Education The Central University Library Higher education has a long

 

Education

 

 

Higher education has a long tradition in Cluj-Napoca. The Babeş-Bolyai University (UBB) is the largest in the country, with approximately 50,000 students[243] attending various specialisations in Romanian, Hungarian, German and English. Its name commemorates two important Transylvanian figures, the Romanian physician Victor Babeş and the Hungarian mathematician János Bolyai.
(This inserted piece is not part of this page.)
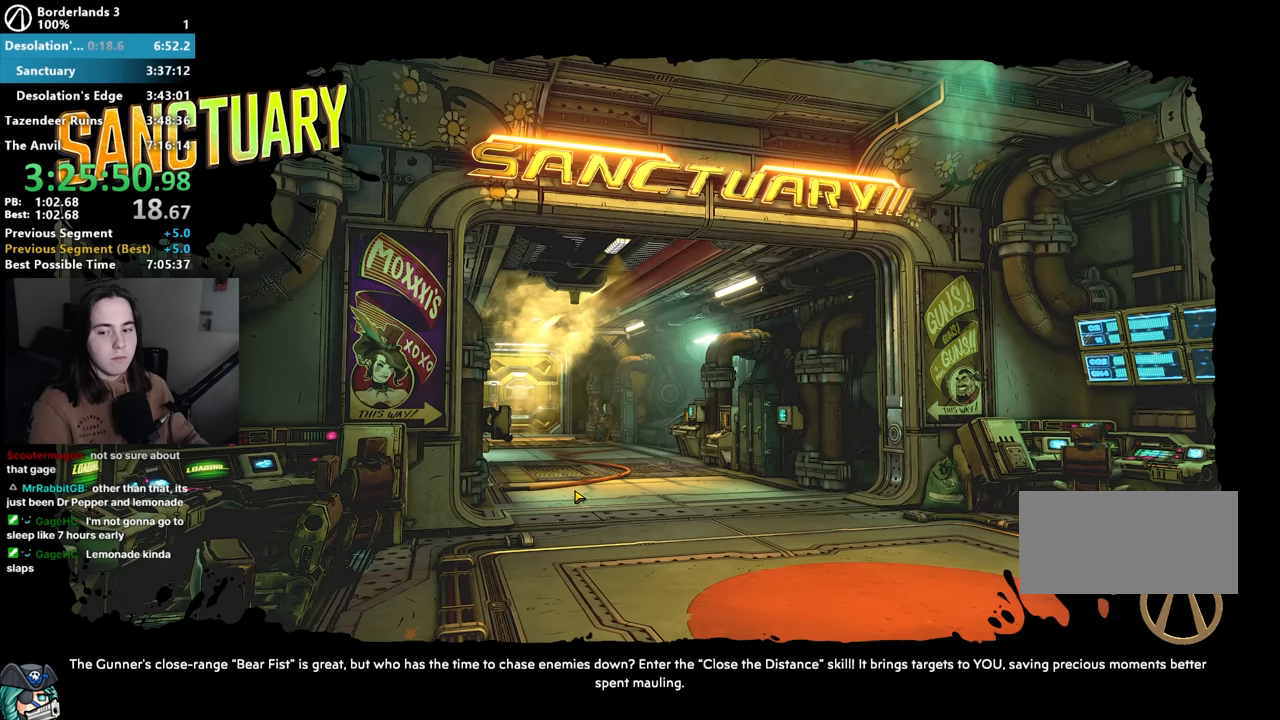
{"keys": [], "mouse": [], "events": [[17, "mouse_right", "up"], [100, "mouse_right", "down"], [200, "mouse_right", "up"]]}
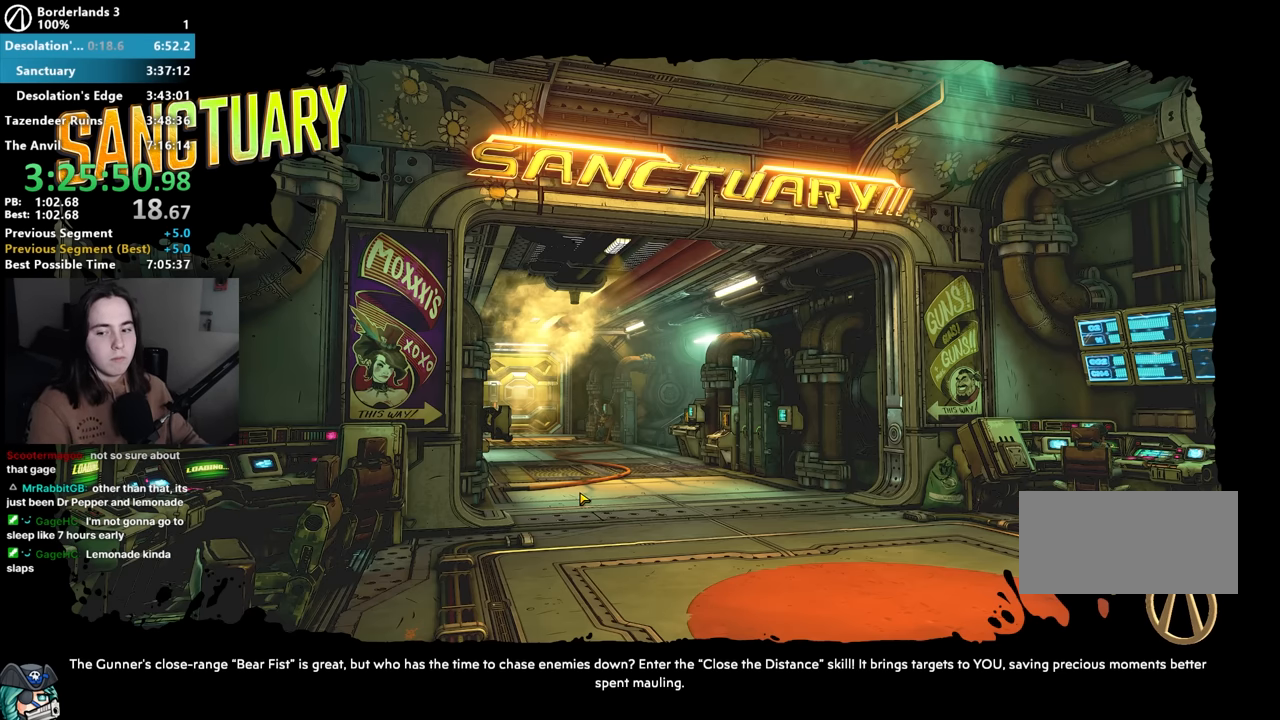
{"keys": [], "mouse": [], "events": [[117, "mouse_right", "down"], [167, "mouse_right", "up"]]}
The university claims roots as far back as 1581, when a Jesuit college opened in Cluj, but it was in 1872 that emperor Franz Joseph founded the University of Cluj, later renamed the Franz Joseph University (József Ferenc Tudományegyetem).[244] During 1919, immediately after the end of World War I, the university was moved to Budapest, where it stayed until 1921, after which it was moved to the Hungarian city of Szeged. Briefly, it returned to Cluj in the first half of the 1940s, when the city came back under Hungarian administration, but it was again relocated in Szeged, following the reincorporation of Cluj into Romanian territory. The Romanian branch acquired the name Babeş; a Hungarian university, Bolyai, was established in 1945, and the two were merged in 1959. The city also hosts nine other universities, among them the Technical University, the Iuliu Haţieganu University of Medicine and Pharmacy, the USAMV, the University of Arts and Design, the Gheorghe Dima Music Academy and other private universities and educational institutes.

 

The first mention of public education provided in the city dates back to 1409, namely the caption “Caspar notarius et rector scholarum” (“Caspar secretary and director of schools”).[245] Concomitantly, a Catholic school founded during the 14th century also functioned in the city.[245] Today close to 150 pre-university educational institutions operate in Cluj-Napoca, including 62 kindergartens, 30 primary schools and 45 high schools.[70] Their activity is supervised by the County Board for Education. Most schools are taught in Romanian; nonetheless, there are some Hungarian-language schools (Báthory István, Apáczai Csere János and Brassai Sámuel high schools), as well as mixed schools—e.g.George Coşbuc and Onisifor Ghibu high schools with Romanian/German classes and Romanian/Hungarian classes, respectively.[246] Statistics show that 18,208 students were enrolled in the city’s secondary school system during the 1993–94 school year, while a further 7,660 attended one of the 18 professional schools.[247] In the same year, another 37,111 pupils and 9,711 children were registered for primary and pre-school, respectively.